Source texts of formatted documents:
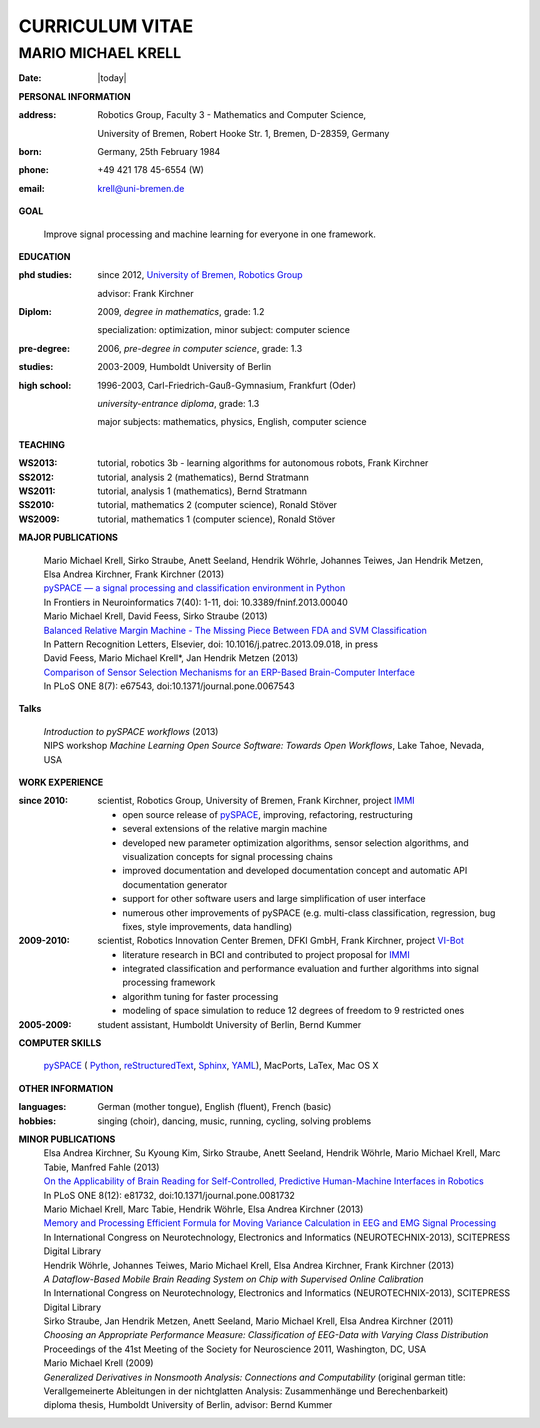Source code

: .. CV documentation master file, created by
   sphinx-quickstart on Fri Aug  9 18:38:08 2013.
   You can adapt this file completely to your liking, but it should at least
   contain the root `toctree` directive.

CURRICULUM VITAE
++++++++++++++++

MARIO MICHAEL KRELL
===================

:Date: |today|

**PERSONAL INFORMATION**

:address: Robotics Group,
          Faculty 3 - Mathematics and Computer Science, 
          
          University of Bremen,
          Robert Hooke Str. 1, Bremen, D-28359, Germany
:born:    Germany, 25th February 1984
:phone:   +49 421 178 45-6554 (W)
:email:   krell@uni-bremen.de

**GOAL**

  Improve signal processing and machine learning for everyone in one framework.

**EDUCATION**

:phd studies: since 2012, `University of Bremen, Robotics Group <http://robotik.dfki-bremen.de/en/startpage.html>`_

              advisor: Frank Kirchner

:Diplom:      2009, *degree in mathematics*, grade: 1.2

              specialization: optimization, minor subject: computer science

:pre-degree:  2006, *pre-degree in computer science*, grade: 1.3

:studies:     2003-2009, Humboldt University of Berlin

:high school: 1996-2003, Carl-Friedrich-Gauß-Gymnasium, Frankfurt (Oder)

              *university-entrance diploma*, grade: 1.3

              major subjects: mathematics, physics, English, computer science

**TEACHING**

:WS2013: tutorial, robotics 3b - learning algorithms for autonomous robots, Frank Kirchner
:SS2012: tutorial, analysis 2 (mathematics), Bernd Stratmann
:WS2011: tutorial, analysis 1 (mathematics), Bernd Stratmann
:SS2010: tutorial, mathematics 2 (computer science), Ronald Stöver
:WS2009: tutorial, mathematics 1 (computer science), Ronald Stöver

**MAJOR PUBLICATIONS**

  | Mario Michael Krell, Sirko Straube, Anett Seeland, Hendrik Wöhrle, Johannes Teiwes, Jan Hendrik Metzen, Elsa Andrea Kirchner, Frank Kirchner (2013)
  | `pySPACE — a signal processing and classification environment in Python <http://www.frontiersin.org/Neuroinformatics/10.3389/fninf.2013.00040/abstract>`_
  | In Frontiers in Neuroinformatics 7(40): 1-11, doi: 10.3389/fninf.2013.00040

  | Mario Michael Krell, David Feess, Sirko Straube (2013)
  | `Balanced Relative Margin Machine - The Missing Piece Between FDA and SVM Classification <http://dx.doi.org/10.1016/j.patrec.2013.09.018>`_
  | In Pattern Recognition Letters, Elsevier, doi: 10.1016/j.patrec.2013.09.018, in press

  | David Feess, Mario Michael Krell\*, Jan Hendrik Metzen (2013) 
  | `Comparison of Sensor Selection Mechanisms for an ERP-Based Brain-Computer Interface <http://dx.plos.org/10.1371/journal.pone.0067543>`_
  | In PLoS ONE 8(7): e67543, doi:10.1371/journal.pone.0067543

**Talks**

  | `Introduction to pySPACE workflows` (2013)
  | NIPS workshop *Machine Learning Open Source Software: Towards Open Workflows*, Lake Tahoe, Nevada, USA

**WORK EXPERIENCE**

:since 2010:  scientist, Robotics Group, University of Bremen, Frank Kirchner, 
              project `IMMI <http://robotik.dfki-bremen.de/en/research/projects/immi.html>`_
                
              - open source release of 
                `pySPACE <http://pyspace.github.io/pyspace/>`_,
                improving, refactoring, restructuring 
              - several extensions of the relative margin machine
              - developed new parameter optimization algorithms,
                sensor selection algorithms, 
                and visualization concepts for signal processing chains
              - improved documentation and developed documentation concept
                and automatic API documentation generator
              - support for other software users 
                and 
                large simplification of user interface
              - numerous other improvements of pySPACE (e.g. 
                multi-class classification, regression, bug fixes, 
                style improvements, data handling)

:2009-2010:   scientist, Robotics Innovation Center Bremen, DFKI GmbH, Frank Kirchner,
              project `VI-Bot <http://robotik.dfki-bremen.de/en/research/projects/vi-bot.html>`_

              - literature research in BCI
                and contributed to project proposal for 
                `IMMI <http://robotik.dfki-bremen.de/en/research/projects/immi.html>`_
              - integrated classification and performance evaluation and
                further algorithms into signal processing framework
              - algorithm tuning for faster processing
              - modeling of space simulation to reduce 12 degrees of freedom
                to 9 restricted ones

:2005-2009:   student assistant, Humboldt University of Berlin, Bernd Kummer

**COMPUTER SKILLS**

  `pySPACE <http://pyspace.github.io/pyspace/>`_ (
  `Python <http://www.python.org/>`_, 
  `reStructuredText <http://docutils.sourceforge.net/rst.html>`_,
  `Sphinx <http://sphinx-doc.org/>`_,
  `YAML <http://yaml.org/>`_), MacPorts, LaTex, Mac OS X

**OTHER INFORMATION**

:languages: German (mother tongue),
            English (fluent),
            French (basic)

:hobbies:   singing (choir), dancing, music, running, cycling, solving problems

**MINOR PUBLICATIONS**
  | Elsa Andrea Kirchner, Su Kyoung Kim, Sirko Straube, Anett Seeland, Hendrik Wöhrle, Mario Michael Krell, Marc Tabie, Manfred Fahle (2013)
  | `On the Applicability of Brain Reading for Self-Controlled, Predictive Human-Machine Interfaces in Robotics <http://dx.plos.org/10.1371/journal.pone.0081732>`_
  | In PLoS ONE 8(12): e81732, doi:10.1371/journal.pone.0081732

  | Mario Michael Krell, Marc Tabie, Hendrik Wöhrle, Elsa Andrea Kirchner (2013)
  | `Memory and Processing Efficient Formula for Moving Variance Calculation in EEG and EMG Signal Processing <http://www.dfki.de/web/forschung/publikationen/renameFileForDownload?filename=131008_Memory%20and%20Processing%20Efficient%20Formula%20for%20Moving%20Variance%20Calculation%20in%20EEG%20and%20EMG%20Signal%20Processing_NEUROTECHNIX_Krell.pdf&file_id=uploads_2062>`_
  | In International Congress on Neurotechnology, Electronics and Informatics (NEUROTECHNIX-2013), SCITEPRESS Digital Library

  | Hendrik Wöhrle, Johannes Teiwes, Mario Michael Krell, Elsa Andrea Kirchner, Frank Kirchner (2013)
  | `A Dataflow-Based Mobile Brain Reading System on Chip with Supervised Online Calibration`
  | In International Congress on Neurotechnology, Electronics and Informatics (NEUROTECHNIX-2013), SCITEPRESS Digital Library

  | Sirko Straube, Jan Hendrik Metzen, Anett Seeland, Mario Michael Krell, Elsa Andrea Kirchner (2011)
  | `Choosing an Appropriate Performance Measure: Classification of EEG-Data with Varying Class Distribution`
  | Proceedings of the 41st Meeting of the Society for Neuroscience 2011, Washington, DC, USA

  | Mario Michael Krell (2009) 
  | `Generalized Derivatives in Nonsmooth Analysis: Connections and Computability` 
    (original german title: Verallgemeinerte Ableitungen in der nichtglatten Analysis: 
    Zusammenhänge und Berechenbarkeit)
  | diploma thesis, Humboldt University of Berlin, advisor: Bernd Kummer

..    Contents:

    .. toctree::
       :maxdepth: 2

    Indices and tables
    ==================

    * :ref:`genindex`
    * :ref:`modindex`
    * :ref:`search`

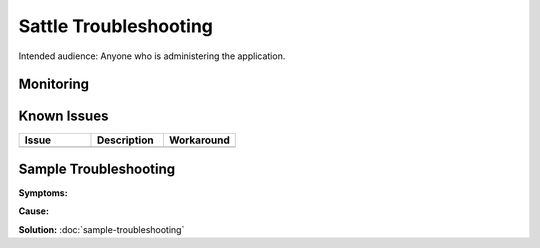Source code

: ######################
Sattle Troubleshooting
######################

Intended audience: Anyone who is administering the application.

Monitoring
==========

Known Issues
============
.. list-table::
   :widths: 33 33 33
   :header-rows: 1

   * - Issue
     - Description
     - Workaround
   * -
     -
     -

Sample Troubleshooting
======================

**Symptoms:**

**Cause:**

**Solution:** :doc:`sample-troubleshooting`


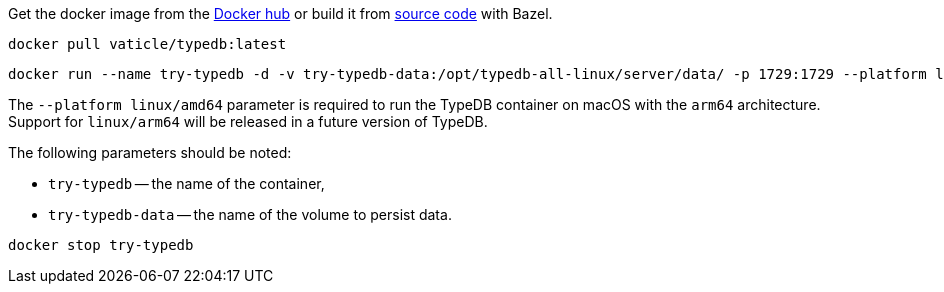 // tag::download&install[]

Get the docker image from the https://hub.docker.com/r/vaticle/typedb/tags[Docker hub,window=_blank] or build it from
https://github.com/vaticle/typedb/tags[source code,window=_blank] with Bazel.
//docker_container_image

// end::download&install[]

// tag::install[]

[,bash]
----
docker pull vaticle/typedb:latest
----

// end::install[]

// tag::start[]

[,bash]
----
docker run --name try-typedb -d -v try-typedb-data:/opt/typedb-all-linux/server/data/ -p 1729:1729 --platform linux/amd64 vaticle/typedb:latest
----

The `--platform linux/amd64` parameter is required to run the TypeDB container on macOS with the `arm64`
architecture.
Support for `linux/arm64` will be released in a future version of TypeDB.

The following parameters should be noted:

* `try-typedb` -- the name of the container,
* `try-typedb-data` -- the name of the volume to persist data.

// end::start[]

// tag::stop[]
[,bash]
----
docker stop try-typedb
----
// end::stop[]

• [WHAT THE TASK ASKS]
Work out how many lines of the data hold the string "Stöver". Reply with that number alone.

• [THE COMPLETED TASK]
2